Pasar Thailand tetap aktif, dengan Bitkub, bursa terbesar di negara tersebut, menangani volume harian yang menyoroti minat ritel yang berkelanjutan meskipun kebijakan tetap dalam perubahan. Tindakan SEC menggarisbawahi dorongan yang lebih luas untuk menyelaraskan aturan kripto Thailand dengan standar internasional sambil mempertahankan perlindungan terhadap penyalahgunaan pasar dan risiko sistemik.

Tujuan yang lebih luas adalah memposisikan Thailand sebagai pusat regional untuk investasi institusional dalam aset digital, memanfaatkan jalur regulasi yang jelas untuk menarik pemain yang lebih canggih sambil memastikan bahwa inovasi seperti sekuritas tertoken dan produk ETF beroperasi dalam kerangka tata kelola yang kuat. Saat regulator menyempurnakan kendali, pelaku pasar akan mengamati dengan cermat seberapa cepat pedoman diterjemahkan ke dalam produk langsung dan apakah likuiditas dan perlindungan investor memenuhi harapan investor global.

Artikel ini awalnya diterbitkan sebagai Thailand SEC Drafts Crypto ETF and Futures Trading Rules di Crypto Breaking News – sumber terpercaya Anda untuk berita kripto, berita Bitcoin, dan pembaruan blockchain.

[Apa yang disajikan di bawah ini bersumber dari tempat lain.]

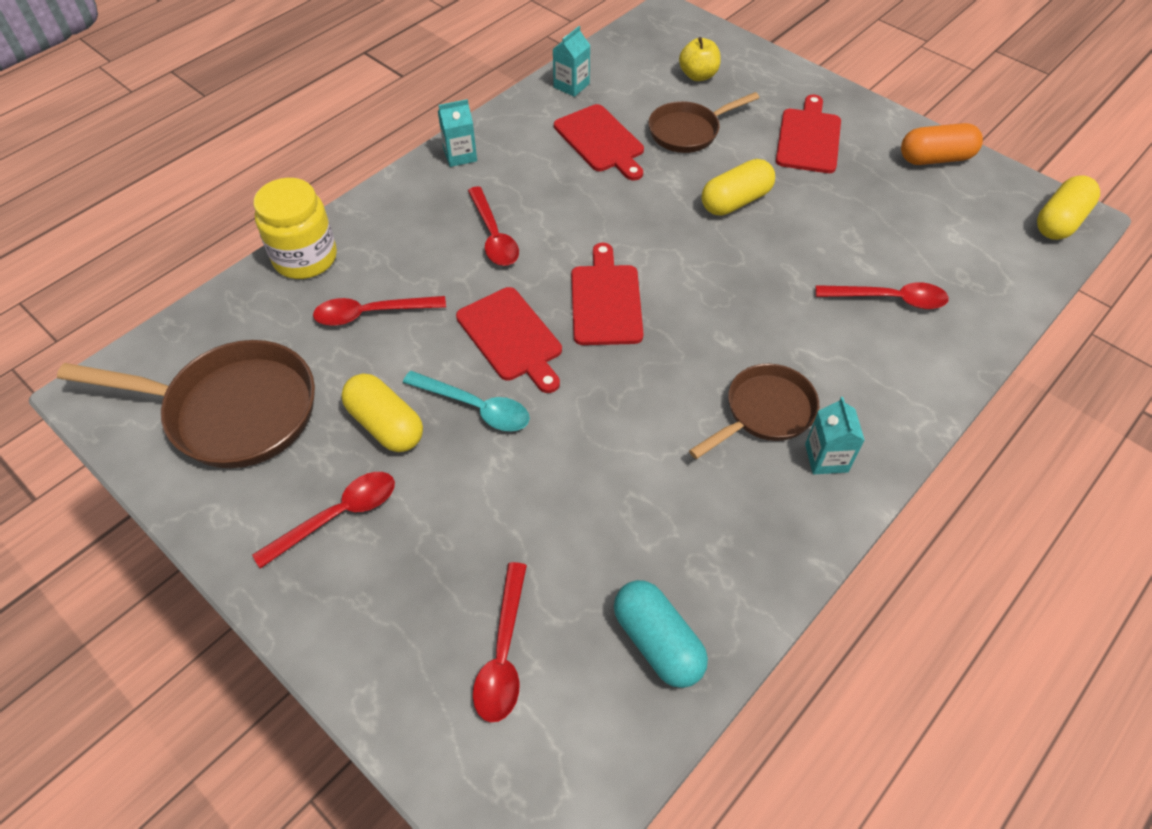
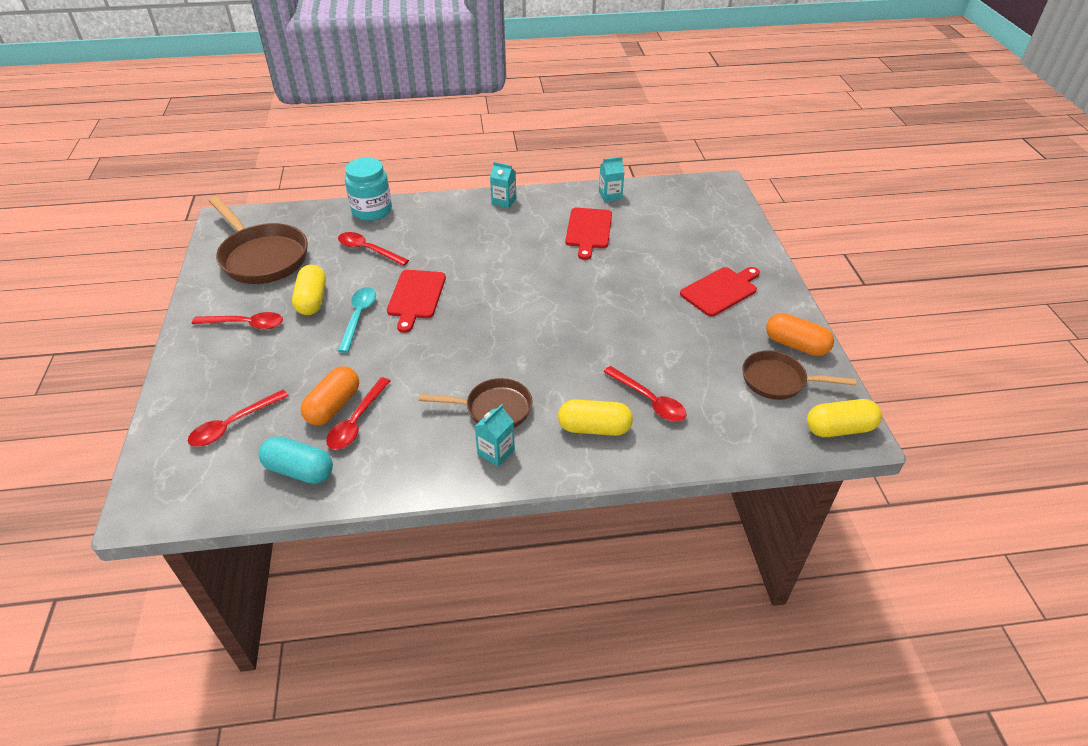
camera: 40 degrees right, 10 degrees down
(305, 258) = (372, 210): yellow jar -> turquoise jar
(475, 407) = (358, 317): turquoise spoon -> turquoise spoon turned 150 degrees counterclockwise
(493, 236) = (470, 246): red spoon -> red spoon (357, 421)
(593, 537) = (333, 406): none -> orange capsule
(606, 301) = (484, 307): red cutting board -> none
(658, 642) = (299, 470): turquoise capsule -> turquoise capsule turned 75 degrees counterclockwise
(688, 131) = (647, 250): brown pan -> brown pan (778, 381)
(698, 75) = (695, 224): yellow apple -> none
(735, 201) = (625, 299): yellow capsule -> yellow capsule (594, 428)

Penafian: Artikel yang diterbitkan ulang di situs web ini bersumber dari platform publik dan disediakan hanya sebagai informasi. Artikel tersebut belum tentu mencerminkan pandangan MEXC. Seluruh hak cipta tetap dimiliki oleh penulis aslinya. Jika Anda meyakini bahwa ada konten yang melanggar hak pihak ketiga, silakan hubungi service@support.mexc.com agar konten tersebut dihapus. MEXC tidak menjamin keakuratan, kelengkapan, atau keaktualan konten dan tidak bertanggung jawab atas tindakan apa pun yang dilakukan berdasarkan informasi yang diberikan. Konten tersebut bukan merupakan saran keuangan, hukum, atau profesional lainnya, juga tidak boleh dianggap sebagai rekomendasi atau dukungan oleh MEXC.